_EXERCISE OBJECTIVE_
Filter the entries down to the lines containing "nose", and copy those lines.

Images with localized body landmarks:
..........

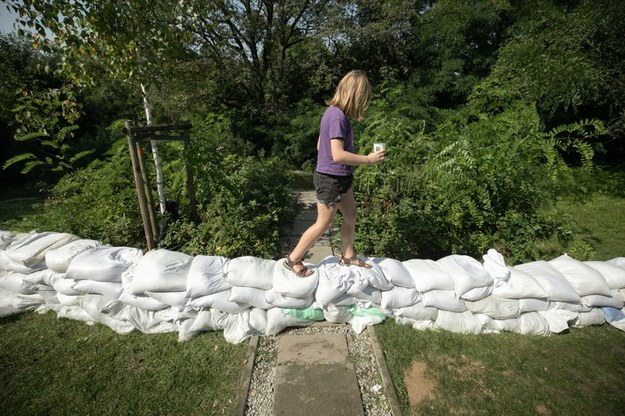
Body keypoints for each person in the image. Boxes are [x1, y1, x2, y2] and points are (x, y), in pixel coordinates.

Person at [284, 70, 386, 277]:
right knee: (324, 223)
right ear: (356, 95)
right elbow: (337, 154)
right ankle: (293, 258)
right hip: (331, 180)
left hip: (340, 177)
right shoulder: (338, 118)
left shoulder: (332, 113)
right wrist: (368, 159)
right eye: (363, 97)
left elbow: (321, 144)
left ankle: (347, 255)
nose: (364, 102)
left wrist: (332, 164)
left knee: (350, 216)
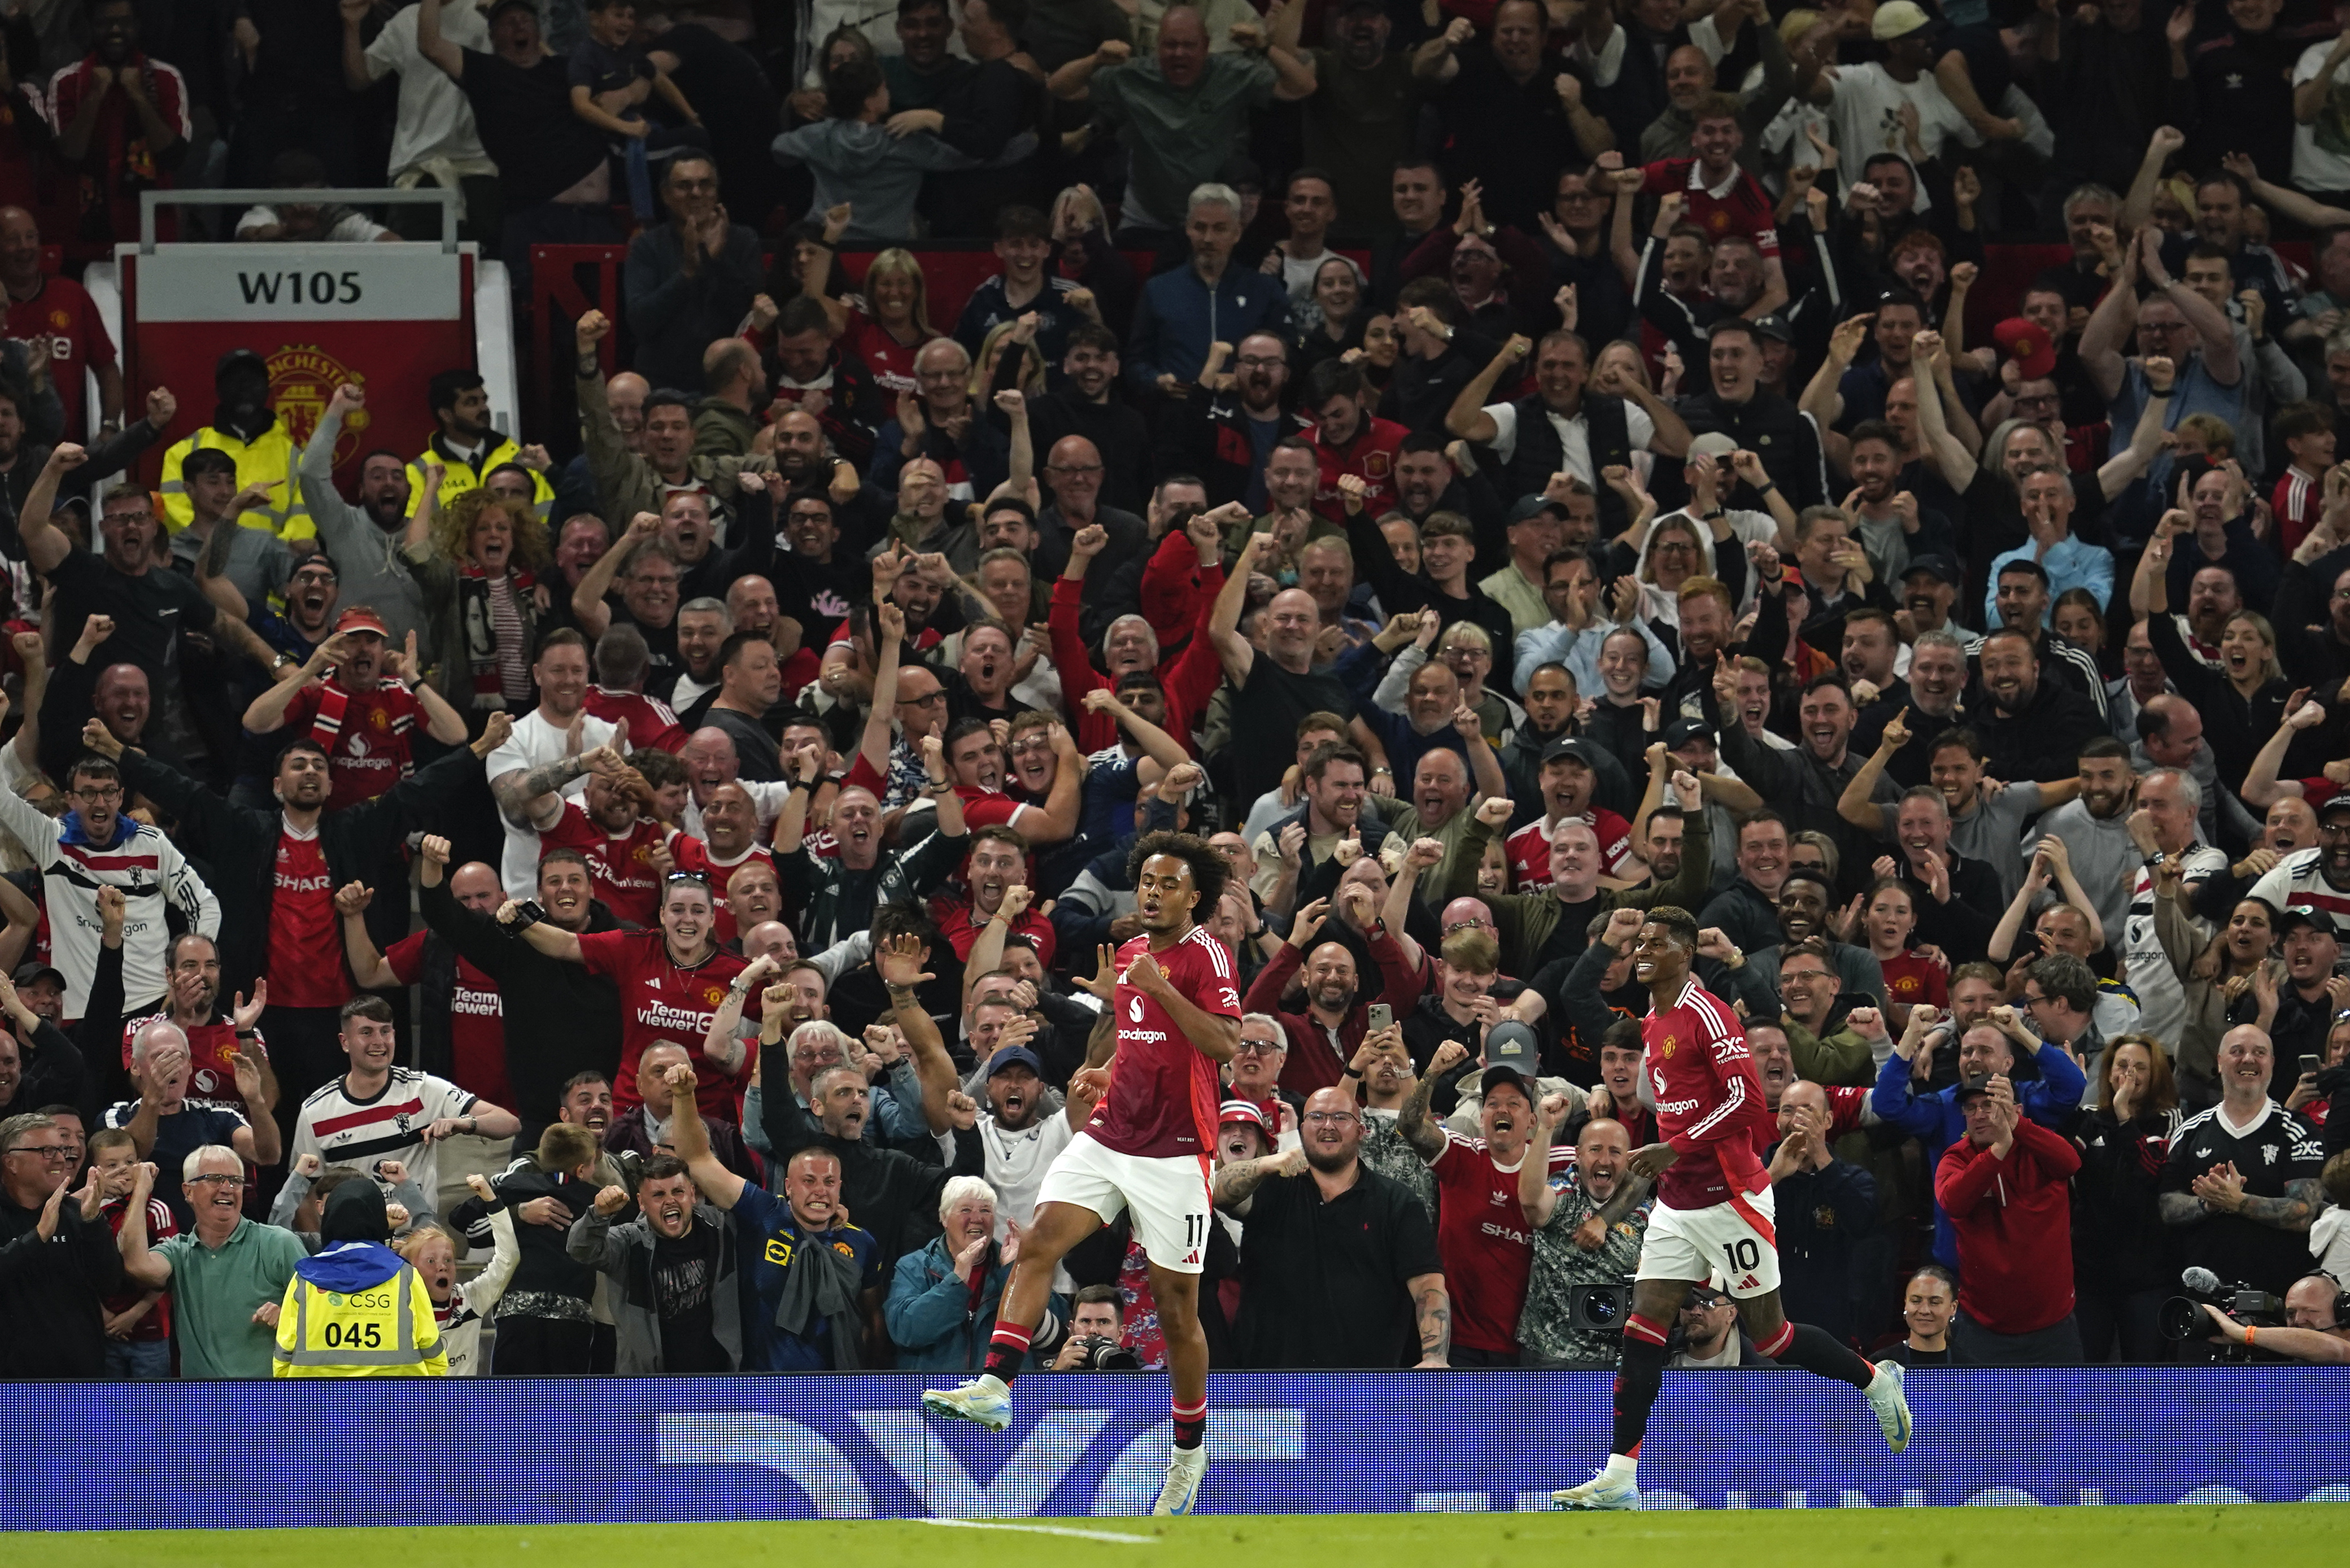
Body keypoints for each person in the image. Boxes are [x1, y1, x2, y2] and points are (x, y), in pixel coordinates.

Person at [922, 831, 1241, 1516]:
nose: (1152, 892)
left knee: (1177, 1308)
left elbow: (1224, 1043)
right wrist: (1109, 1066)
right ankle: (997, 1384)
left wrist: (1160, 987)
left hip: (1178, 1151)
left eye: (1169, 884)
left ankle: (1189, 1449)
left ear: (1197, 897)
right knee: (1037, 1239)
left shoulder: (1206, 955)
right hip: (1112, 1134)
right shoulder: (1128, 953)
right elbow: (1137, 1039)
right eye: (1146, 881)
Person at [1551, 907, 1909, 1510]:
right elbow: (1581, 997)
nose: (1643, 951)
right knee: (1643, 1328)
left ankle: (1875, 1379)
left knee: (1771, 1337)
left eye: (1656, 943)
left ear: (1686, 952)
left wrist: (1675, 1145)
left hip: (1730, 1197)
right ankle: (1619, 1474)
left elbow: (1747, 1104)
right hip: (1678, 1202)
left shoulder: (1706, 1013)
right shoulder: (1654, 1018)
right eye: (1639, 942)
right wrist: (1652, 1171)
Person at [1211, 1084, 1447, 1369]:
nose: (1328, 1126)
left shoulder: (1397, 1202)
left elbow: (1427, 1284)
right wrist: (1265, 1164)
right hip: (1270, 1384)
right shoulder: (1271, 1188)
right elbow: (1218, 1191)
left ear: (1362, 1132)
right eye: (1317, 1117)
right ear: (1301, 1128)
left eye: (1341, 1117)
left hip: (1365, 1386)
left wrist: (1435, 1356)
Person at [111, 1143, 308, 1377]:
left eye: (235, 1180)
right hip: (202, 1405)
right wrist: (141, 1191)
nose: (228, 1188)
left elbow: (321, 1314)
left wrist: (288, 1316)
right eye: (215, 1179)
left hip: (265, 1402)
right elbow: (137, 1266)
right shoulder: (179, 1251)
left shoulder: (279, 1243)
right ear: (188, 1191)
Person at [1935, 1075, 2083, 1364]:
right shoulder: (1956, 1158)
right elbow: (1954, 1202)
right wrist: (1999, 1149)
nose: (1979, 1115)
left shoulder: (2039, 1147)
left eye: (1989, 1105)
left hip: (2054, 1325)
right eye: (1971, 1108)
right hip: (1983, 1328)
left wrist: (2017, 1130)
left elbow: (2071, 1162)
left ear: (2016, 1110)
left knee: (2064, 1411)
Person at [566, 1152, 742, 1374]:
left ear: (692, 1193)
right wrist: (598, 1216)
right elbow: (581, 1249)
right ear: (641, 1202)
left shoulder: (720, 1229)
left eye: (678, 1192)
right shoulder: (628, 1243)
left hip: (718, 1381)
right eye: (658, 1195)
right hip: (647, 1389)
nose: (670, 1201)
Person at [1518, 1098, 1650, 1370]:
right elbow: (1532, 1203)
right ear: (1578, 1155)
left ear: (1628, 1159)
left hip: (1617, 1360)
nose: (1604, 1160)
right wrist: (1545, 1129)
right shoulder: (1566, 1190)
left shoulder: (1644, 1211)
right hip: (1552, 1356)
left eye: (1615, 1152)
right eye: (1595, 1150)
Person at [269, 1178, 447, 1377]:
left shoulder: (303, 1280)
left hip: (319, 1404)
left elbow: (283, 1359)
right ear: (379, 1219)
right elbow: (434, 1354)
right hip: (396, 1404)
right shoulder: (406, 1277)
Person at [1881, 1265, 1966, 1366]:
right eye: (1916, 1301)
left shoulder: (1970, 1368)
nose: (1924, 1310)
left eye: (1934, 1302)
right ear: (1906, 1304)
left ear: (1953, 1308)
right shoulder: (1881, 1365)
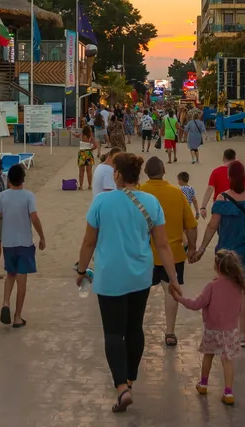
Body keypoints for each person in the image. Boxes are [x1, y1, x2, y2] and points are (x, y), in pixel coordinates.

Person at [76, 153, 182, 413]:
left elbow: (89, 242)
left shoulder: (102, 201)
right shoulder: (151, 202)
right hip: (140, 275)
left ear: (118, 175)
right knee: (134, 328)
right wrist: (173, 278)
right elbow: (162, 245)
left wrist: (81, 269)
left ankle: (122, 387)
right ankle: (131, 380)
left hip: (110, 275)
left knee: (113, 332)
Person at [192, 160, 245, 347]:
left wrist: (202, 249)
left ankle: (226, 330)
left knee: (226, 291)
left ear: (229, 177)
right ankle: (243, 334)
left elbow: (212, 227)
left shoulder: (222, 199)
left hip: (227, 254)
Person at [140, 157, 198, 346]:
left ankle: (136, 327)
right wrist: (192, 247)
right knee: (171, 290)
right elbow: (191, 225)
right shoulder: (176, 193)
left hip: (143, 252)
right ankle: (170, 332)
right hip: (172, 252)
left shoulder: (139, 192)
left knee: (140, 291)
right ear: (164, 170)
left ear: (145, 172)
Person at [176, 249, 245, 406]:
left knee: (208, 355)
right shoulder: (239, 286)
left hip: (213, 329)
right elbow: (239, 308)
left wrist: (180, 298)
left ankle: (203, 384)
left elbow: (196, 304)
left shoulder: (212, 286)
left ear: (217, 266)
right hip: (231, 330)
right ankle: (228, 392)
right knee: (228, 360)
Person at [0, 164, 46, 329]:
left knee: (10, 274)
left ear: (9, 180)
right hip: (24, 243)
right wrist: (42, 237)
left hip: (8, 243)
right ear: (23, 179)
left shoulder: (3, 196)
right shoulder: (28, 196)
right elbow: (34, 218)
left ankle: (6, 303)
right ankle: (17, 317)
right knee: (22, 279)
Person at [200, 149, 245, 215]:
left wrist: (203, 207)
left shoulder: (216, 172)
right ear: (234, 158)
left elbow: (210, 189)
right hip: (236, 205)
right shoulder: (238, 171)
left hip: (220, 205)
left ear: (223, 158)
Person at [71, 124, 98, 190]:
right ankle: (90, 185)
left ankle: (81, 186)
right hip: (88, 153)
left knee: (81, 171)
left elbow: (75, 134)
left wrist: (70, 130)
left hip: (82, 153)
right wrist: (90, 149)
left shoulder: (81, 135)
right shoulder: (90, 137)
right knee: (89, 171)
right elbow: (95, 146)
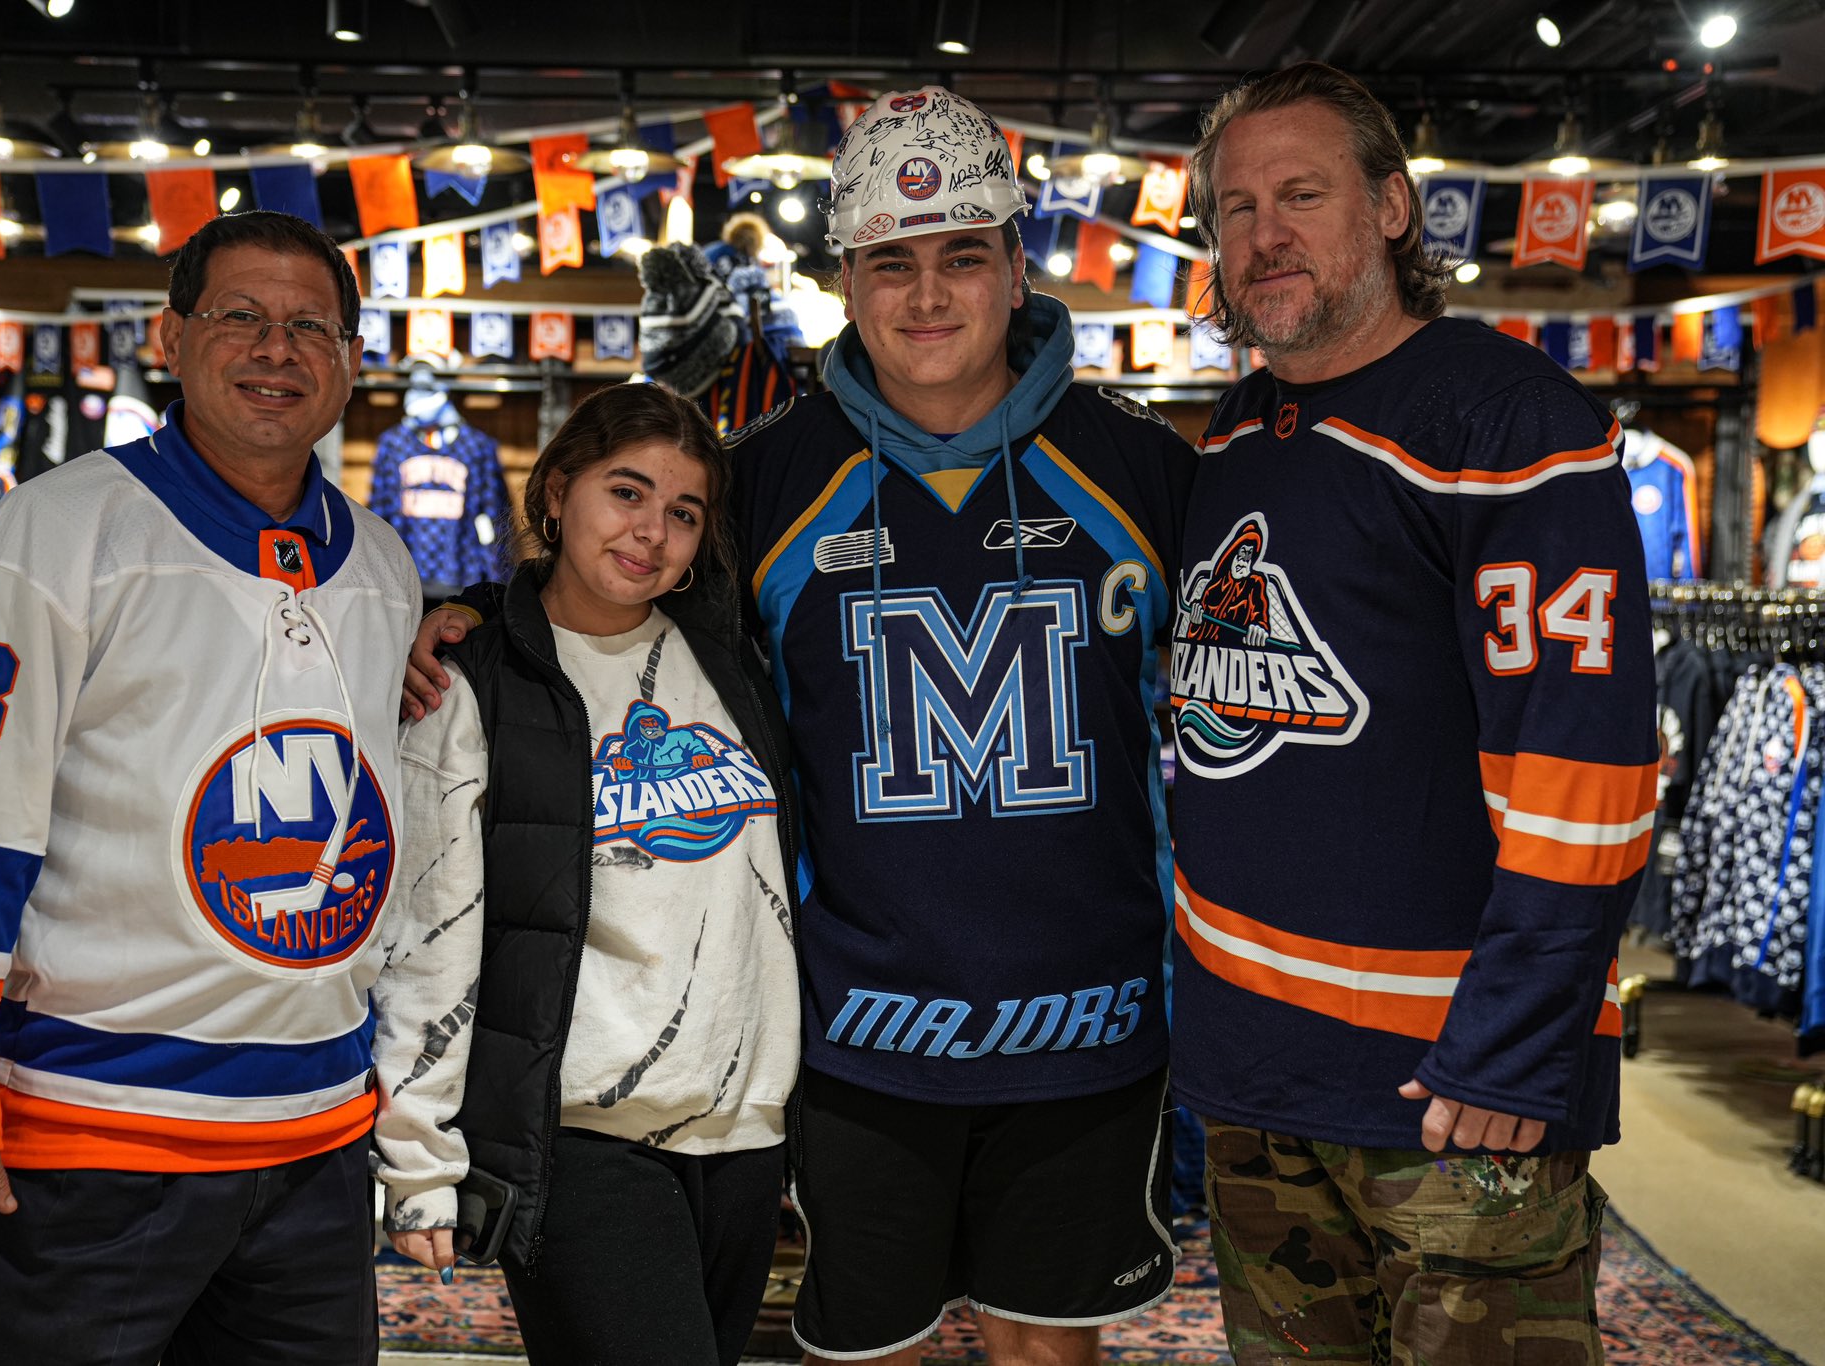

..........

_ANSWER AREA_
nose: (364, 102)
nose: (1152, 892)
nose: (1643, 951)
nose: (1328, 1126)
nose: (228, 1188)
nose: (1979, 1115)
nose: (670, 1201)
nose: (1604, 1160)
nose: (1924, 1310)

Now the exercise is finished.